В ответ – молчание и напряженный стук по клавиатуре – даже он казался Тёмычу осуждающим. Ты-про-пал, ты-под-вел, ты-ду-рак! И не поспоришь с этими бездушными клавишами: он и правда кругом виноват.
– Мне хреново было.
– Настолько, чтобы на полгода забросить работу?
– Настолько, чтобы пустить под откос все не задумываясь. Я в том состоянии разве что угробить мог – быстро и очень болезненно.

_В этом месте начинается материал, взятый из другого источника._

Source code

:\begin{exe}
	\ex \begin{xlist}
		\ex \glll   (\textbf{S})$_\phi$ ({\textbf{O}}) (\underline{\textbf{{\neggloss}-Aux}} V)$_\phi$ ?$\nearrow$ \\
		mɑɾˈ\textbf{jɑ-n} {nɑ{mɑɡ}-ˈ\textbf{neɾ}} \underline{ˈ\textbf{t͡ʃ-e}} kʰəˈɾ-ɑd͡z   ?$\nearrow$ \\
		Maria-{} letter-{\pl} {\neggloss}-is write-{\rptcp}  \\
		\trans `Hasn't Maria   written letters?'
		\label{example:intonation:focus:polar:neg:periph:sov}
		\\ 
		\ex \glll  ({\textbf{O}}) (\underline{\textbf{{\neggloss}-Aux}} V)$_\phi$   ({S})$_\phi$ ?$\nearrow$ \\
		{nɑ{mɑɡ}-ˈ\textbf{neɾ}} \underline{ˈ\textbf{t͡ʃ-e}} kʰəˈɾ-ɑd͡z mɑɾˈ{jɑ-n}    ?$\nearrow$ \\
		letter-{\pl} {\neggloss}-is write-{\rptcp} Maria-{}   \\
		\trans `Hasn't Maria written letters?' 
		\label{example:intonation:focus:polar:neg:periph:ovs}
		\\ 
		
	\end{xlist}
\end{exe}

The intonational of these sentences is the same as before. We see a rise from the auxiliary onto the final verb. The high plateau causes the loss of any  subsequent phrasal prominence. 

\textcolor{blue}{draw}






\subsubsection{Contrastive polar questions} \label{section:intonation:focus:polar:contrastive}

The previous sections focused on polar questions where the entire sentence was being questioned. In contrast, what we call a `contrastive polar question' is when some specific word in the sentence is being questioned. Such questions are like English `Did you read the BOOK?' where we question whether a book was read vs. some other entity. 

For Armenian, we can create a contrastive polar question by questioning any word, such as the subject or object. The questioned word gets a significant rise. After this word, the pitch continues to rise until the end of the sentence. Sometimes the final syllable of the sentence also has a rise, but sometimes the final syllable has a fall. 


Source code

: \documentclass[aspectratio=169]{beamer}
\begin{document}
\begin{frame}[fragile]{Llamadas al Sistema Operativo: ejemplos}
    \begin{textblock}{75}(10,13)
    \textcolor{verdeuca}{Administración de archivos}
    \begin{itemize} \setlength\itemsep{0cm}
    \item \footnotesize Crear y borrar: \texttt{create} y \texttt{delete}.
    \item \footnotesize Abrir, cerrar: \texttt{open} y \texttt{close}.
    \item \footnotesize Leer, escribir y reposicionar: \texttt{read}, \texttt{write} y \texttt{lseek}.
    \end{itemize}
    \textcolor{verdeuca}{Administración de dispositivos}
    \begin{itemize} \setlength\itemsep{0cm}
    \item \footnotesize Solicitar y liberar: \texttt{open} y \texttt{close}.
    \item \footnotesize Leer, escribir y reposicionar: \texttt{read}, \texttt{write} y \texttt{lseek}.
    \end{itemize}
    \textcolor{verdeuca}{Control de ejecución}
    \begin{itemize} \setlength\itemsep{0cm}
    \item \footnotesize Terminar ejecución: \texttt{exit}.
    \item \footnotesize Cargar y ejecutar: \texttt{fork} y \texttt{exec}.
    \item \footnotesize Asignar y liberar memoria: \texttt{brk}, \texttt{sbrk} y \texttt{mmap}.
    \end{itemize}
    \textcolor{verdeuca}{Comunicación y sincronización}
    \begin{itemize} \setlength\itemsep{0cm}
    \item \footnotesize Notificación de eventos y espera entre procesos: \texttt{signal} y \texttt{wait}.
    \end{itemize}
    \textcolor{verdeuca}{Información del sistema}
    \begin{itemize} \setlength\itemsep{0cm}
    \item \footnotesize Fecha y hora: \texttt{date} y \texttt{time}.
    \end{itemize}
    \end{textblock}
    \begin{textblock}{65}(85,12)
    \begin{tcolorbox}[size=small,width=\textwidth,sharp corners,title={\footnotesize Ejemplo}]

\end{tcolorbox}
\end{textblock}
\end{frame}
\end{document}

– Блин, Тёмыч, я понимаю. Но так не поступают взрослые люди! – Серый развернулся к нему лицом, потом резко поднялся на ноги и отошел к окну. – Это не универский проект, на который пофиг в целом. Мы столько вложили, столько старались, от нас люди зависят, договоренности всякие висят – а ты, блин, в отпуске! Бессрочном и беспредельном!
– Ты бы хотел, чтобы я просрал все под настроение?
– Я бы хотел, блин, чтобы твое настроение не влияло на работу! Это не только твоя доставка, ни один проект не твой целиком – так хоть немного уважай людей, с которыми работаешь, блин!
– Прости.
Что он мог еще сказать? Что не помнит несколько месяцев своей жизни? Что убиться хотелось не метафорично – он даже изучал способы, внутренне готовился, благо так и не решился? Что жизнь, как и работа, казались бессмысленными, да и сейчас не шибко обросли важностью?